Transparenz innerhalb des Justizsystems

Zweitägiger Erfahrungsaustausch und Fachgespräche zur Transparenz im Strafverfahren mit den Teilnehmenden des jordanischen Justizrats.
Zweitägiger Erfahrungsaustausch und Fachgespräche zur Transparenz im Strafverfahren mit den Teilnehmenden des jordanischen Justizrats.
Jordanien

Jordanien verfolgt bis 2026 einen strategischen Plan, der unter anderem eine Justizreform anstrebt, die transparentere und effizientere Strafgerichtsverfahren zum Ziel hat. In diesem Kontext fand im Rahmen des Projektes Effizienzsteigerung im Strafverfahren, welches die IRZ in Kooperation mit dem jordanischen Justizministerium und dem jordanischen Justizrat umsetzt, am 6. und 7. März 2023 ein Seminar zum Thema Transparenzsteigerung im Strafverfahren statt. Die Veranstaltung ist Teil des vom Auswärtigen Amt geförderten Projekts „Förderung der Rechtssicherheit: Unterstützung strafrechtlicher Reformen in Jordanien (2020-2023)“.

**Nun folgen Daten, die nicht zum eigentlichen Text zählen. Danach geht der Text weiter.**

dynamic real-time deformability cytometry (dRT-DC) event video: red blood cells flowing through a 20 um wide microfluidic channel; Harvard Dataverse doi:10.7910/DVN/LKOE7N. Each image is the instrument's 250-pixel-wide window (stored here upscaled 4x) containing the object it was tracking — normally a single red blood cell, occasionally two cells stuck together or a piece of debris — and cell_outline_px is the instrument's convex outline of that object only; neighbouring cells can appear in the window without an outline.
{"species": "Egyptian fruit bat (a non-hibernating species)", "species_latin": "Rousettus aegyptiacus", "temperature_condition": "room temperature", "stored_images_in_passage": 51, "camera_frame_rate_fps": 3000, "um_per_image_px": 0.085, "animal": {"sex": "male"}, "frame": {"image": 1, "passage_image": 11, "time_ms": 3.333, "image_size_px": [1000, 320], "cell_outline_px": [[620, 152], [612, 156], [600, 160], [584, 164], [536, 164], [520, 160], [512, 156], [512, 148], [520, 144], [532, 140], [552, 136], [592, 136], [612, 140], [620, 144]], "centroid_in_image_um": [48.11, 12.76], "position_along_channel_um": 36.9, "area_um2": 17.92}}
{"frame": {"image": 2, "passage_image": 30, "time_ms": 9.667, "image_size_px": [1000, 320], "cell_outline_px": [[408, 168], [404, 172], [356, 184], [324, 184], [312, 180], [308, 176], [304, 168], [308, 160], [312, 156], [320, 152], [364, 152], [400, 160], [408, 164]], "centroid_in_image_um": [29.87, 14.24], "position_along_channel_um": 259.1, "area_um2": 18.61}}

Zum Auftakt des Seminars wies Richter Ali Al-Muslimi, Generalsekretär des Justizrats, in seiner Begrüßung auf das große Interesse der jordanischen Partner und die Wichtigkeit der gemeinsamen Zusammenarbeit hin.

Der Fokus des ersten Seminartags lag auf der Information der Öffentlichkeit über Strafverfahren und dem Zugang der Bürgerinnen und Bürger zur Hauptverhandlung. Generalstaatsanwalt für Steuerrecht, Richter Abdullah Abu Al Ghanem, ging in seinem Beitrag auf das Grundprinzip der Öffentlichkeit im jordanischen Strafverfahren ein, Fernando Sanchez-Hermosilla, Vorsitzender Richter am Landgericht Karlsruhe, stellte das entsprechende Grundprinzip im deutschen Recht vor. Dabei zeigten die Referierenden die Gemeinsamkeiten der deutschen und jordanischen Umsetzung auf. In der anschließenden Diskussion stand die Videovernehmung im Fokus – ein Themenbereich mit besonders hoher Relevanz für die jordanischen Partner, da derzeit eine entsprechende Gesetzesänderung für die Durchführung von Videoübertragungen der Vernehmungen bei besonders schutzwürdigen Personen erarbeitet wird. Weitere zentrale Themen waren der Anwesenheitsgrundsatz im Strafverfahren und die Online-Zeugenvernehmung durch die Staatsanwaltschaft. Johannes Mocken, Staatsanwalt des Oberlandesgerichts Köln rundete den ersten Seminartag mit seinem Vortrag über die Rolle des Pressesprechers zur Information der Öffentlichkeit über Strafverfahren ab.

Der zweite Seminartag zeigte vermehrt die Unterschiede beider Rechtssysteme auf. Dabei standen die Themen das Recht des Beschuldigten auf einen Rechtsbeistand und auf Akteneinsicht sowie die Ausgestaltung der Kooperation zwischen Polizei und Staatsanwaltschaft im Vordergrund. Im Jordanischen Strafverfahren muss ein Pflichtverteidiger erst dann gestellt werden und während des ganzen Verfahrens anwesend sein, wenn dem Beschuldigten eine Haftstrafe von mindestens zehn Jahren oder die Todesstrafe droht. Bei Verbrechen, die eine Haftstrafe unter zehn Jahren vorsehen, kann durch den Beschuldigten ein Antrag auf Stellung eines Pflichtverteidigers eingereicht werden, sofern ihm ein monatliches Einkommen von weniger als 400 JOD (entspricht 524.86 EUR) zur Verfügung steht. Hintergrund für diese Regelung sind unter anderem mangelnde finanzielle Ressourcen des jordanischen Strafverfahrens.

Seinen Abschluss fand das zweitägige Seminar mit einem Beitrag von Jürgen Marten, Kriminaldirektor und Dezernatsleiter des Landeskriminalamts Nordrhein-Westfalen, über die Ausgestaltung der Kooperation zwischen Polizei und Staatsanwaltschaft.

An die Veranstaltung werden im Laufe des Jahres weitere Maßnahmen anknüpfen, wie beispielsweise ein „Training of Trainers“ zum Thema Tatsachenfeststellung bei Gericht und Techniken der Zeugenvernehmung sowie ein Seminar zur Effizienzsteigerung des Strafverfahrens.

Die IRZ dankt den Experten und Teilnehmenden des jordanischen Justizrats für den zielführenden Erfahrungsaustausch, die erfolgreiche Zusammenarbeit und freut sich auf die weiteren Veranstaltungen.